(or: karma can be a friend. Part 2)
Remember Melvin the mouse? The one we forcefully and woefully evicted? (Refresh yourself on what Melvin taught me about karma in the previous blog post published last week.)
Today, as promised, we are going to look at another aspect of karma: the idea of a universal piggy bank.
Melvin’s story was an example of our typical understanding of ‘bad karma.’ But the full understanding of karma in the yoga philosophy is more nuanced than that. According to the Yoga Sutras actions can be good, bad or neutral. Each type of action creates a karmic residue that sticks in your memory and your heart-mind (citta is explained in this post).
Each time you take a karma action that is selfless, compassionate, kind or forgiving the residue of that action stays with you. You create, in effect, a repository of kindness. Yoga scholar Nicolai Bachman calls it a ‘karmic bank account.’ He explains, “Each time you perform a positive action is like depositing money into your karmic bank account. Each time you do something hurtful or negative, it is like writing a check from that back account.”

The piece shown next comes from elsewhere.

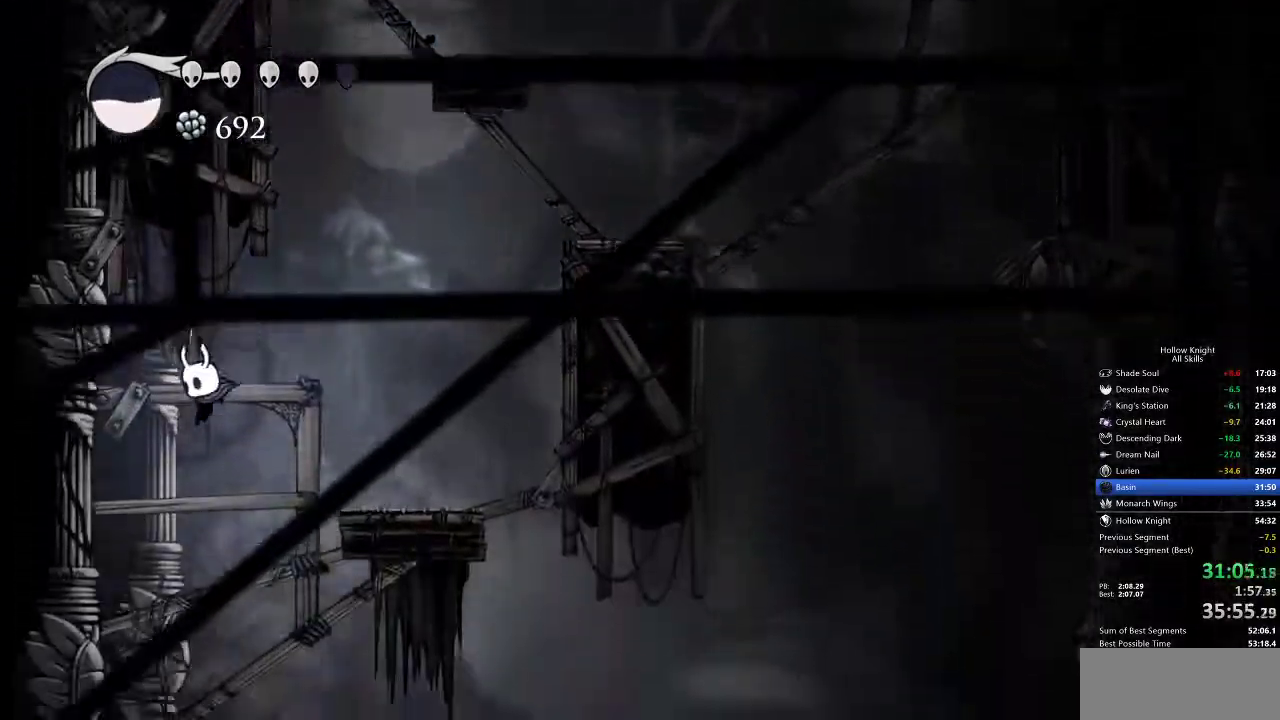
{"keys": [], "events": [[300, "left", "up"]]}
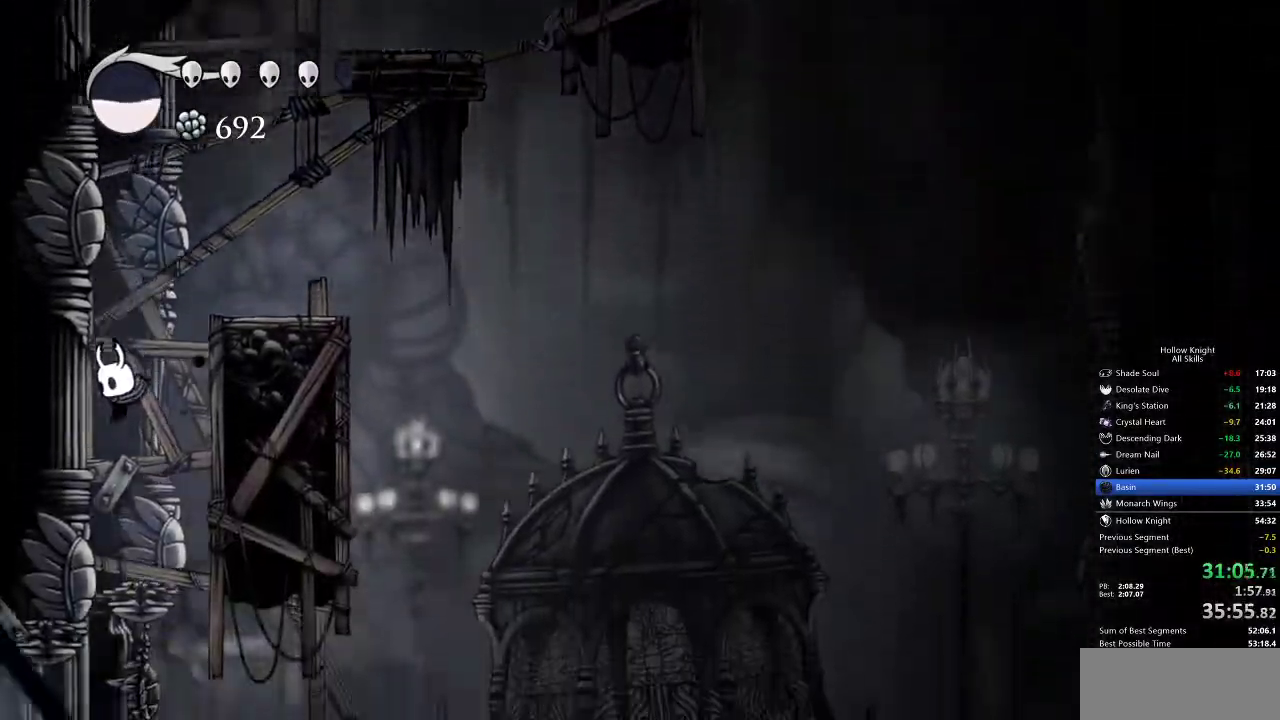
{"keys": ["dash", "left"], "events": [[383, "dash", "down"], [383, "left", "down"]]}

And here’s the thing: we all share a bank account. All however-billion-humans are on this little planet share this account. When I married my Ironman last fall, we talked endlessly about the pros and cons of having a shared bank account. When it comes to karma, I think a shared bank account is absolutely wonderfully amazingly uplifting. It means that every single time I do something kind, I’m depositing more kindness into the world. And it’s not selfish—I’m not giving you my preferred parking spot at the Plaza Library because I myself want to benefit. I’m actively adding kindness currency into the universal piggy bank and anyone can access it! It’s like I’m giving you a debit card (not a chip card—those things are more trouble than they’re worth) so that when your funds of compassion are low, you can bank with me.
This is true because like attracts like. Kindness attracts kindness.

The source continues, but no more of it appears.